The acpi=noacpi used to disable battery meter etc. 
I then contacted Raabo (ed digit) who came up with pci=noacpi, and this one is working fine.  

When the grub menu is displayed, press 'e' on the menu entry you want to edit then again 'e' on the line which gives details about the kernel i.e starting with root or something and append the option acpi=noacpi to the line, press enter and then 'b' for booting the slected option.

Hope this helps


----------



## saurabh_1e (May 1, 2010)

press f6 at the welcome screen and choose acpi= noacpi and then start your installation.


----------



## trilip_gohain (May 1, 2010)

The chip type that I have is "Intel(R) Graphics Media Accelerator HD ( Core i3)". Is this because of the unsupported Kernel???


----------



## vaithy (May 2, 2010)

@trilip_gohain

I've read your post at open suse forum.. they also suggest use latest kernel and text mode install. also contact Hp customer care they may have some solution.. recently some of the laptop with windows 7 are locked in the bios itself so other OS could not be installed, perhaps you may see the bios settings? Usually intel Graphic card is supported by Linux.. I am curious to know how did you partition your laptop hard disk? because usually they give windows installed on whole hardisk with single partition or additional partition for recovery. In such case many people, resize and create additional partition by using utitlity found in the windows-7which may not work in many cases if their objective is install Linux and other OS. Use gparted or partition magic to partition your hard disk then install windows-7 in first partition and proceed to install Linux in other partition,  I am assuming your Graphics accelerator as well as processor being latest and supported by latest kernel only..Did you try with Ubuntu 10.04 or Fedora-13 beta? if by using Ubuntu use alternative install cd instead of live cd..
with regards


----------



## trilip_gohain (May 4, 2010)

Thanks for the help Vaithy. Have downloaded Fedora 13 Beta Live CD (Prerelease), and finally my laptop booted for the first time in Linux. The graphics is good. Have found that the black screen was due to the unsupported Kernel. The new Fedora 13 has got Kernel 2.6.33 and it supports Intel Core i3 Processor. Thanks again...


----------



## celldweller1591 (May 5, 2010)

trilip_gohain said:


> The chip type that I have is "Intel(R) Graphics Media Accelerator HD ( Core i3)". Is this because of the unsupported Kernel???

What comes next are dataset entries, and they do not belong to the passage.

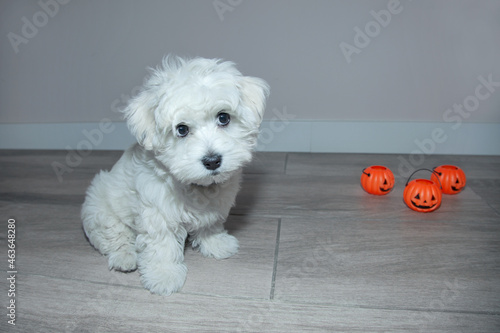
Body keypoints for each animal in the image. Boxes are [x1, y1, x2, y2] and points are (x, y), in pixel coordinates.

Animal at [82, 55, 270, 294]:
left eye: (223, 118)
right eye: (181, 129)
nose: (212, 161)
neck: (196, 185)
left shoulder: (214, 207)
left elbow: (209, 224)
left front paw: (216, 243)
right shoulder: (157, 212)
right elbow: (162, 244)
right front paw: (164, 275)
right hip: (100, 210)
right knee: (113, 235)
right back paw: (124, 258)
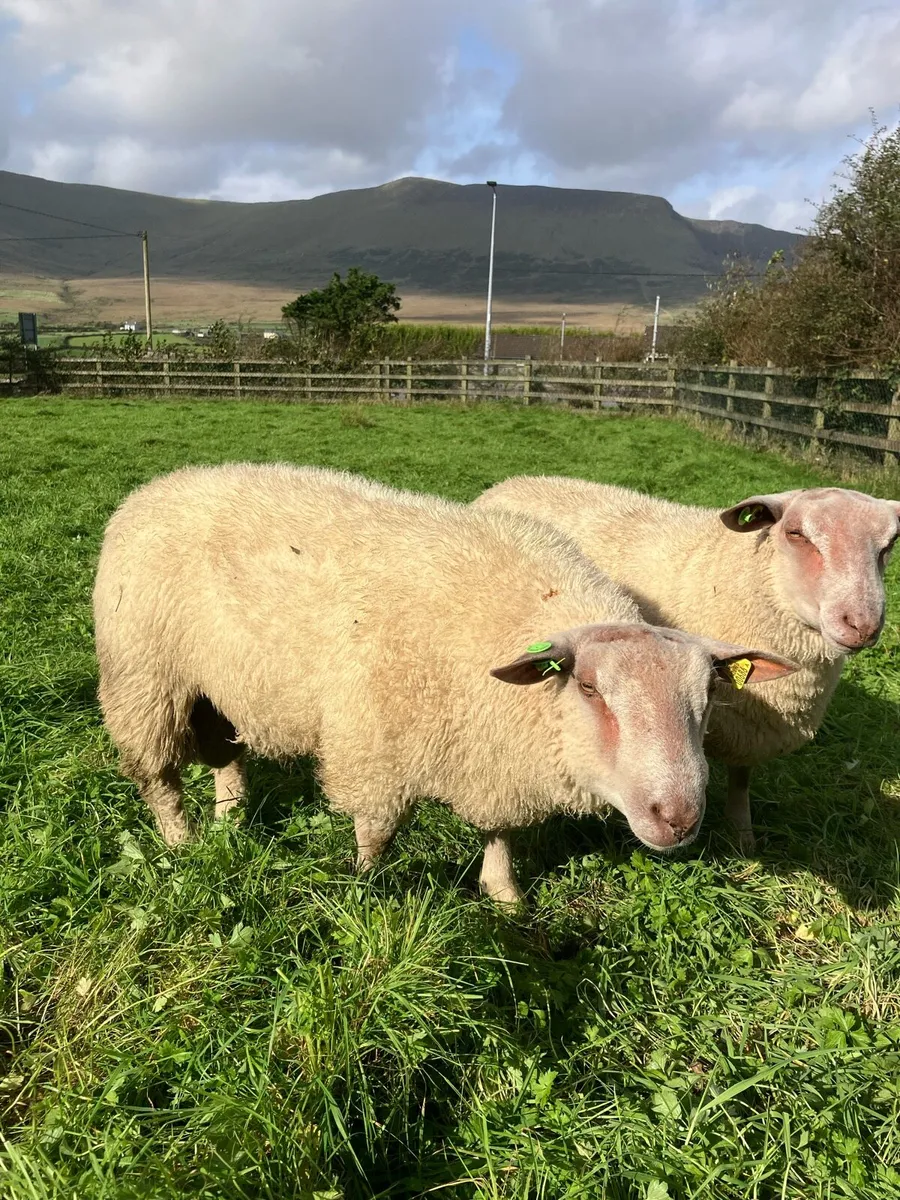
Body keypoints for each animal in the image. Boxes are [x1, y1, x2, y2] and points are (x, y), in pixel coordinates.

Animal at [93, 464, 797, 902]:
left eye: (707, 700)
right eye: (592, 691)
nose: (678, 817)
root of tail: (157, 485)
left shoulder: (494, 756)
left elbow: (499, 834)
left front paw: (505, 895)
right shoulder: (375, 745)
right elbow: (377, 833)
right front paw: (365, 886)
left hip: (214, 685)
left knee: (224, 754)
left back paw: (232, 817)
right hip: (144, 675)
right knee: (157, 774)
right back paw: (182, 843)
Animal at [474, 477, 900, 851]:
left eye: (890, 544)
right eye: (796, 533)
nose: (862, 624)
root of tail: (511, 482)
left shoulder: (745, 721)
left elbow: (741, 777)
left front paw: (743, 836)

yes you can say that. i had the same problem .. fixed it now !


----------



## trilip_gohain (May 5, 2010)

OpenSUSE 11.3 Milestone 6, also has got Kernel 2.6.33. Hopefully this might also support Intel Core i3 Processor. I am going to give it a try.


----------



## celldweller1591 (May 5, 2010)

i never had this type of problem with opensuse 11.1 and 11.2 abd i tried working wth 11.2 milestone 4 also. i worked fine !


----------



## trilip_gohain (May 5, 2010)

Whz ur Processor???? Is it an Intel Core i3? Does Opensuse 11.2 supports Intel Core i3? Didn't work for me.


----------



## anuvrat_parashar (May 8, 2010)

did you give acpi=off a thought?


----------



## trilip_gohain (May 10, 2010)

I have tried all the options, but didn't suceed.


----------



## celldweller1591 (May 10, 2010)

@gohain : mine is Core 2 duo Intel @ 2.0 GHz !


----------